▶ _Dataset records_
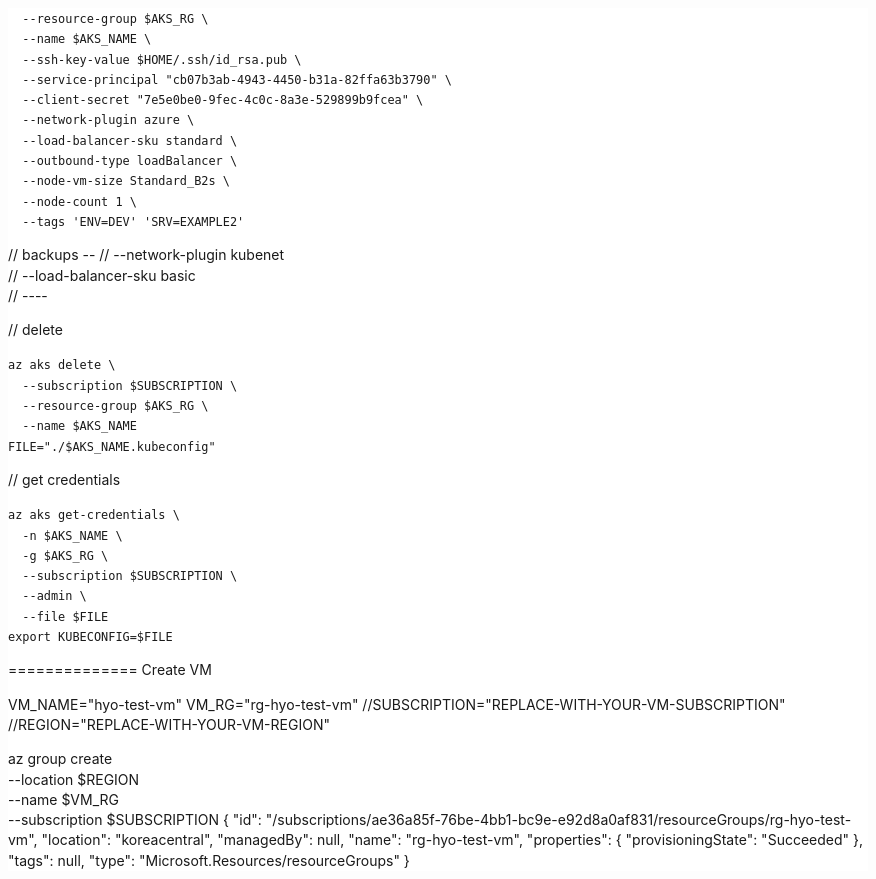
 ```
  --resource-group $AKS_RG \
  --name $AKS_NAME \
  --ssh-key-value $HOME/.ssh/id_rsa.pub \
  --service-principal "cb07b3ab-4943-4450-b31a-82ffa63b3790" \
  --client-secret "7e5e0be0-9fec-4c0c-8a3e-529899b9fcea" \
  --network-plugin azure \
  --load-balancer-sku standard \
  --outbound-type loadBalancer \
  --node-vm-size Standard_B2s \
  --node-count 1 \
  --tags 'ENV=DEV' 'SRV=EXAMPLE2'
```
// backups --
//  --network-plugin kubenet \
//  --load-balancer-sku basic \
// ----

// delete
```
az aks delete \
  --subscription $SUBSCRIPTION \
  --resource-group $AKS_RG \
  --name $AKS_NAME
FILE="./$AKS_NAME.kubeconfig"
```
// get credentials
```
az aks get-credentials \
  -n $AKS_NAME \
  -g $AKS_RG \
  --subscription $SUBSCRIPTION \
  --admin \
  --file $FILE
export KUBECONFIG=$FILE
```
==============
Create VM



VM_NAME="hyo-test-vm"
VM_RG="rg-hyo-test-vm"
//SUBSCRIPTION="REPLACE-WITH-YOUR-VM-SUBSCRIPTION"
//REGION="REPLACE-WITH-YOUR-VM-REGION"

az group create \
  --location $REGION \
  --name $VM_RG \
  --subscription $SUBSCRIPTION
{
  "id": "/subscriptions/ae36a85f-76be-4bb1-bc9e-e92d8a0af831/resourceGroups/rg-hyo-test-vm",
  "location": "koreacentral",
  "managedBy": null,
  "name": "rg-hyo-test-vm",
  "properties": {
    "provisioningState": "Succeeded"
  },
  "tags": null,
  "type": "Microsoft.Resources/resourceGroups"
}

▶ _Problem to solve_
Scan the material above for lines holding "credentials" and copy each of them.

▶ _Result_
// get credentials
az aks get-credentials \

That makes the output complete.